The functionality above can be combined into useful scripts which can perform useful, repeatable tasks such as:

  • recursively syncing the contents of directories between 2 endpoints

Globus provide 2 implementations of this here:

Examples of automation using the Globus CLI, specifically:

  • cli-sync.sh : bash script using the Globus CLI as demonstrated above
  • globus_folder_sync.py : Python code using the Globus Python software development kit (SDK)
    • We have not covered the Python SDK here, but this is a useful example of how you could integrate Globus transfer functionality into your own workflows. You would need to install and authorise this first)

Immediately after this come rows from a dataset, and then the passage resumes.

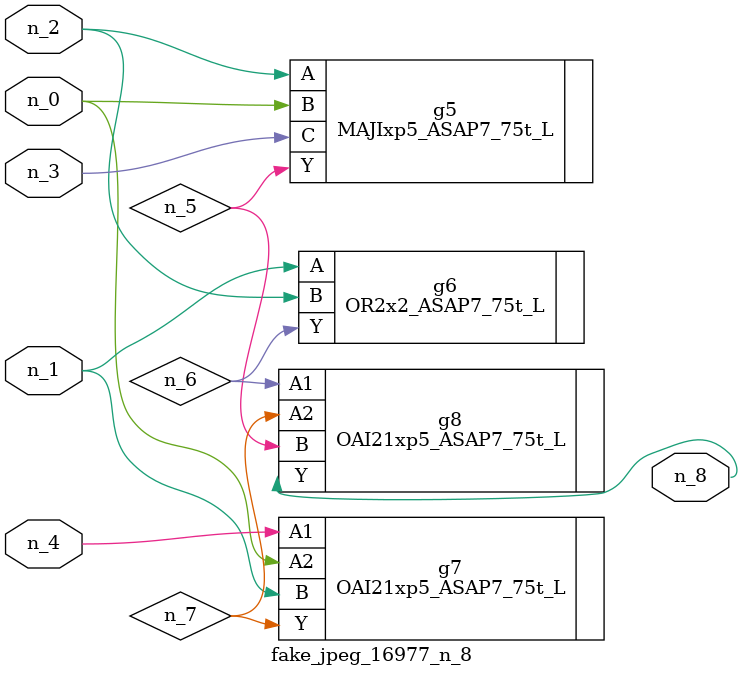
<source format=v>
module fake_jpeg_16977_n_8 (n_3, n_2, n_1, n_0, n_4, n_8);

input n_3;
input n_2;
input n_1;
input n_0;
input n_4;

output n_8;

wire n_6;
wire n_5;
wire n_7;

MAJIxp5_ASAP7_75t_L g5 ( 
.A(n_2),
.B(n_0),
.C(n_3),
.Y(n_5)
);

OR2x2_ASAP7_75t_L g6 ( 
.A(n_1),
.B(n_2),
.Y(n_6)
);

OAI21xp5_ASAP7_75t_L g7 ( 
.A1(n_4),
.A2(n_0),
.B(n_1),
.Y(n_7)
);

OAI21xp5_ASAP7_75t_L g8 ( 
.A1(n_6),
.A2(n_7),
.B(n_5),
.Y(n_8)
);


endmodule
</source>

Taking the first of these examples, we can adapt it slightly:

1. Select the JASMIN endpoint at the destination, and set the destination path. Modify the corresponding variables in the script to these values:

DESTINATION_ENDPOINT='2b0a1a4c-ee1f-11eb-b467-eb47ba14b5cc'
DESTINATION_PATH='/home/users/<username>/sync-demo/'
2. If you haven't already, activate the Python virtual environment where you have the CLI installed, and login:
$ source ~/.globus-cli-venv/bin/activate
$ globus login
3. Activate the JASMIN endpoint (use one of the methods described in the article above, for example --myproxy
$ globus endpoint activate --myproxy --myproxy-username=<username>
4. Run the script to sync the data from the Globus Tutorial Endpoint to the destination directory
$ ./cli-sync.sh
You should see output like this, including the unique task ID
$ ./cli-sync.sh 
Checking for a previous transfer
Last transfer f5db7238-8f06-11ec-8fe0-dfc5b31adbac SUCCEEDED, continuing
Verified that source is a directory
Submitted sync from ddb59aef-6d04-11e5-ba46-22000b92c6ec:/share/godata/ to ddb59af0-6d04-11e5-ba46-22000b92c6ec:/~/sync-demo/
Link:
https://app.globus.org/activity/04e277f4-8f07-11ec-811e-493dd0cf73a1/overview
Saving sync transfer ID to last-transfer-id.txt
5. Check on the status of the task. You could do this by
  • following the URL to app.globus.org to view the task under "activities", or
$ globus task show <taskid>
6. You could then make some change to either source or destination directory, and simply re-run the script
$ ./cli-sync.sh

7. Experiment by changing the SYNCTYPE. Other options are:

8. Schedule automated repeats of the sync operation

You could then consider how to repeat the task automatically. For example:

  • scheduling the running of the cli-sync.sh command on your own machine using cron
    • Remember: the invocation of the command does NOT need to be done on JASMIN, it can be done wherever you have the CLI installed, for example your local machine.
  • Learn about how to use timers with Globus: these can be set up using the web interface or using an additional CLI globus-timer-cli which can be installed into the same virtualenv as the main globus cli.